[Data excerpts]
________________________________________

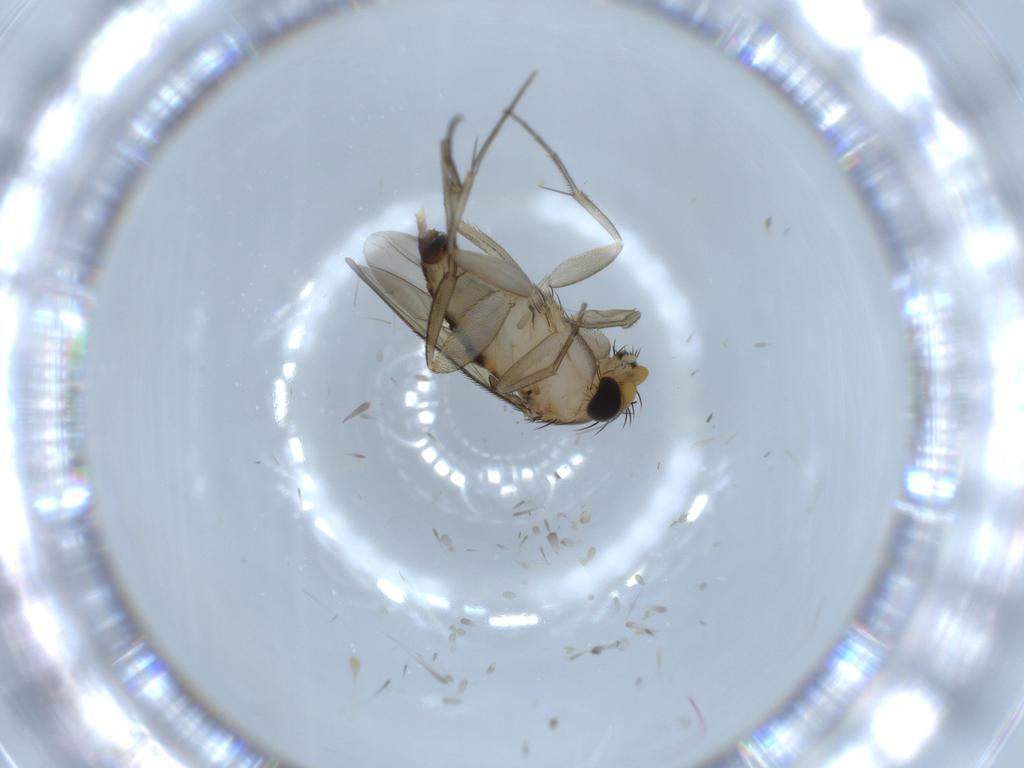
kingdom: Animalia
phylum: Arthropoda
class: Insecta
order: Diptera
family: Phoridae
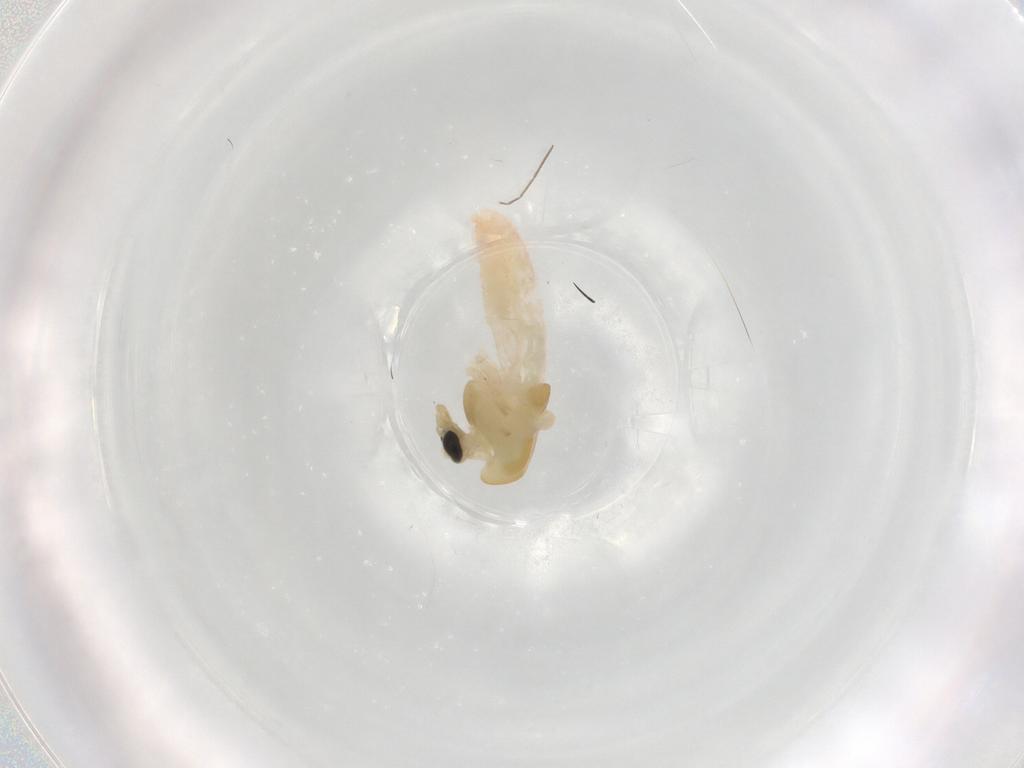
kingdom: Animalia
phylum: Arthropoda
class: Insecta
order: Diptera
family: Chironomidae
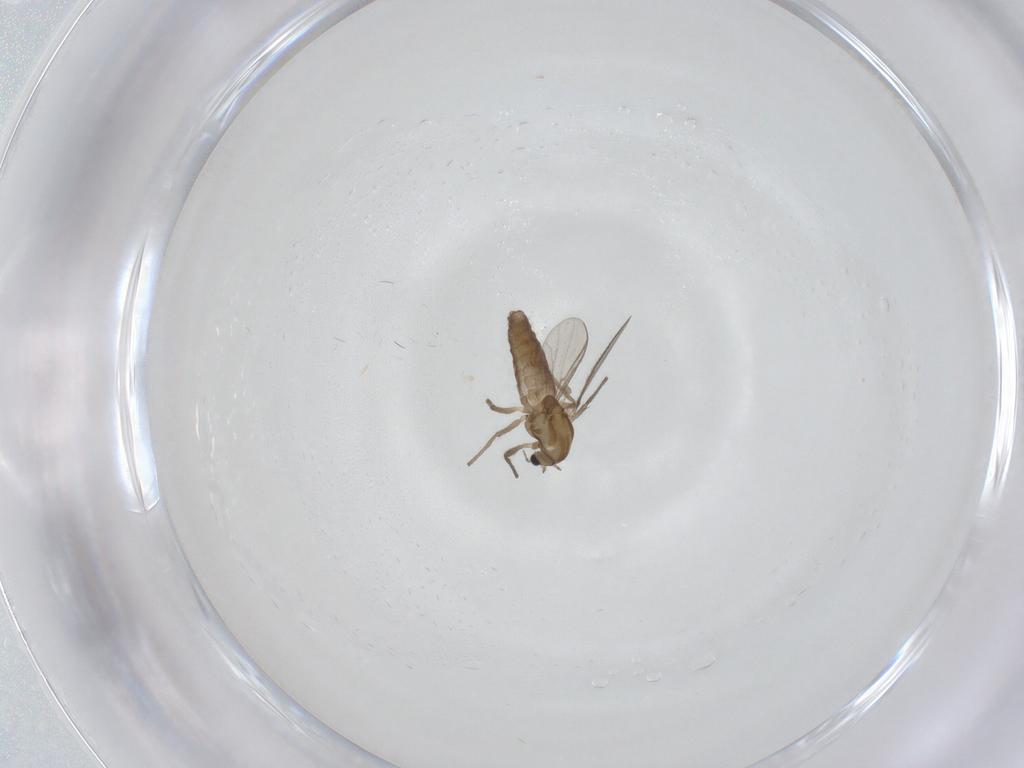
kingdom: Animalia
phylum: Arthropoda
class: Insecta
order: Diptera
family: Chironomidae
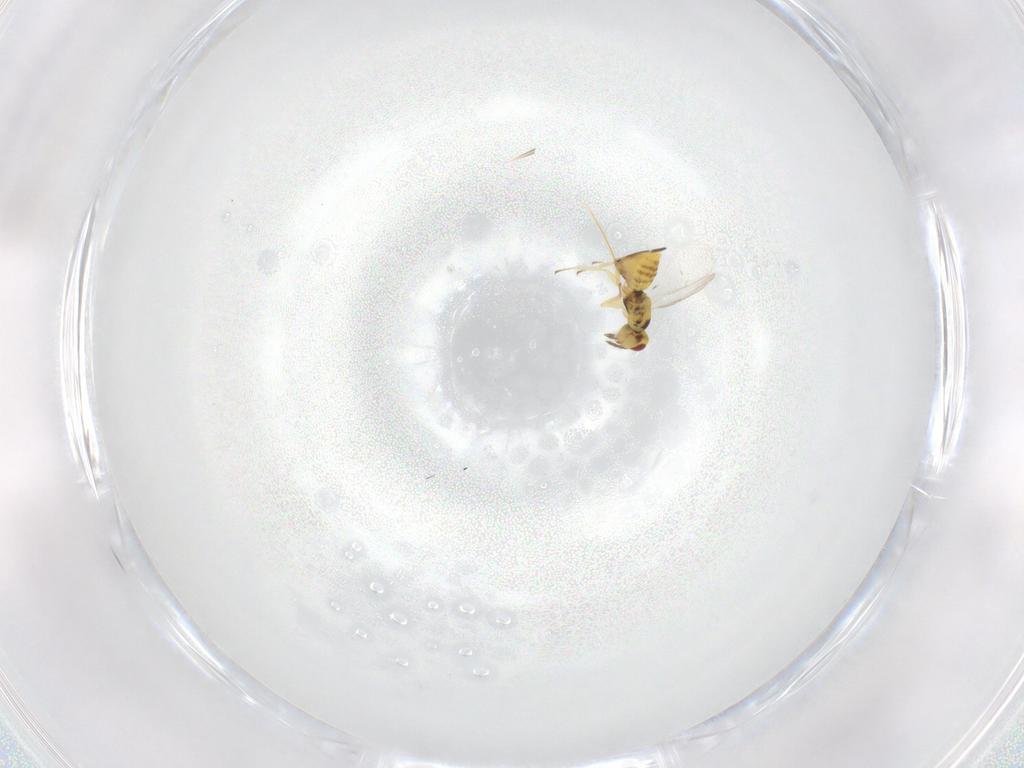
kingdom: Animalia
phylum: Arthropoda
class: Insecta
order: Hymenoptera
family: Eulophidae
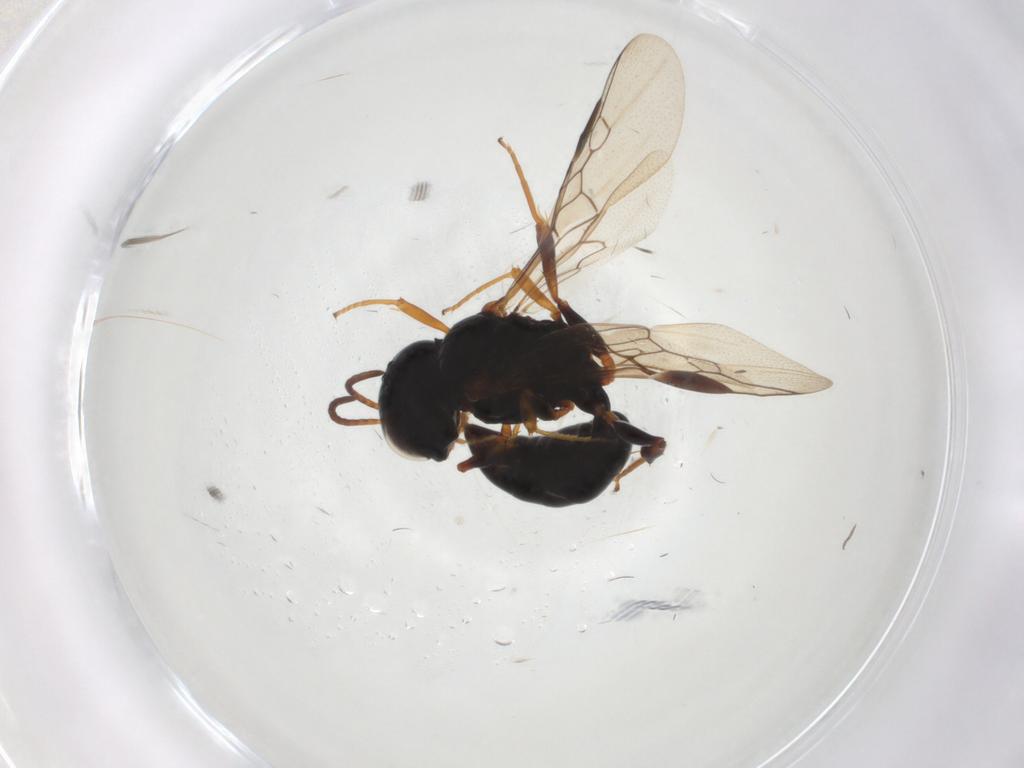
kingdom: Animalia
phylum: Arthropoda
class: Insecta
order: Hymenoptera
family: Pemphredonidae
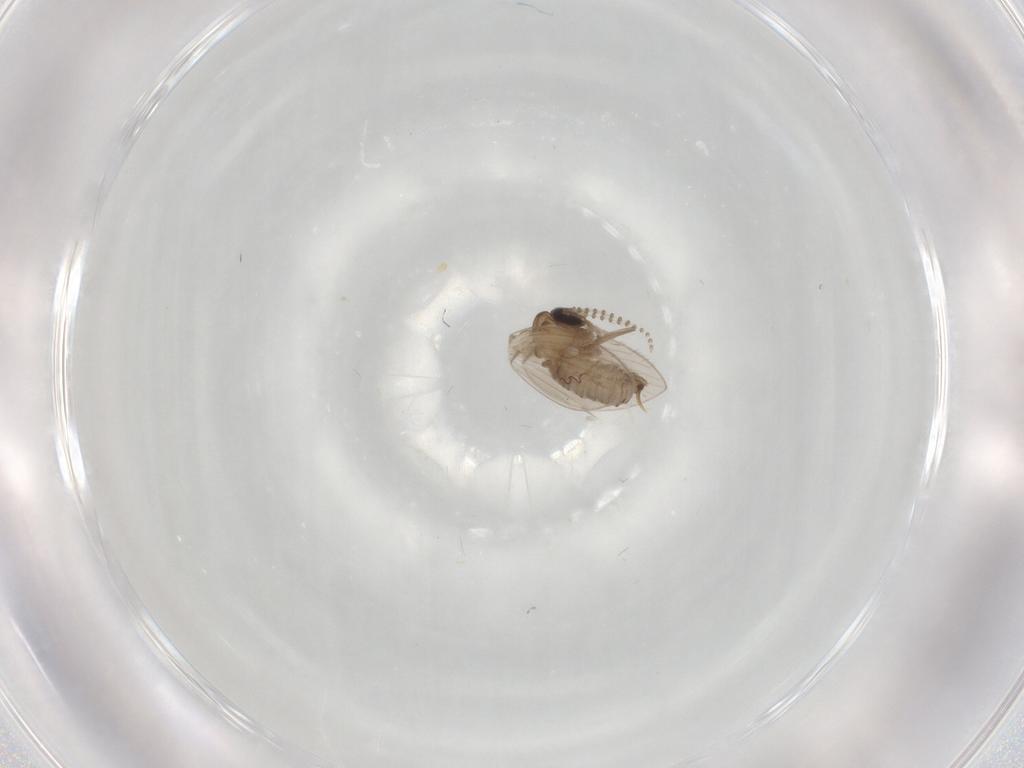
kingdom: Animalia
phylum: Arthropoda
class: Insecta
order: Diptera
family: Psychodidae
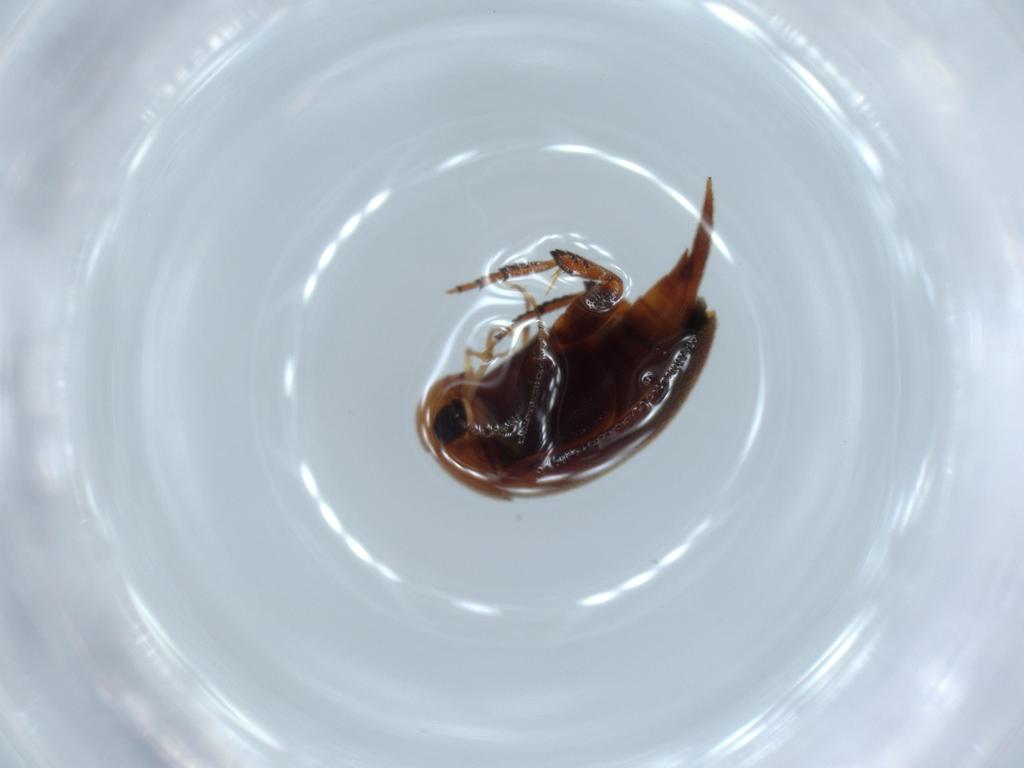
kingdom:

________________________________________

• [Given instruction]
Reproduce every classification line in the material above character for character, and omit the pictures.

• [Answer]
kingdom: Animalia
phylum: Arthropoda
class: Insecta
order: Diptera
family: Phoridae
kingdom: Animalia
phylum: Arthropoda
class: Insecta
order: Diptera
family: Chironomidae
kingdom: Animalia
phylum: Arthropoda
class: Insecta
order: Diptera
family: Chironomidae
kingdom: Animalia
phylum: Arthropoda
class: Insecta
order: Hymenoptera
family: Eulophidae
kingdom: Animalia
phylum: Arthropoda
class: Insecta
order: Hymenoptera
family: Pemphredonidae
kingdom: Animalia
phylum: Arthropoda
class: Insecta
order: Diptera
family: Psychodidae
kingdom:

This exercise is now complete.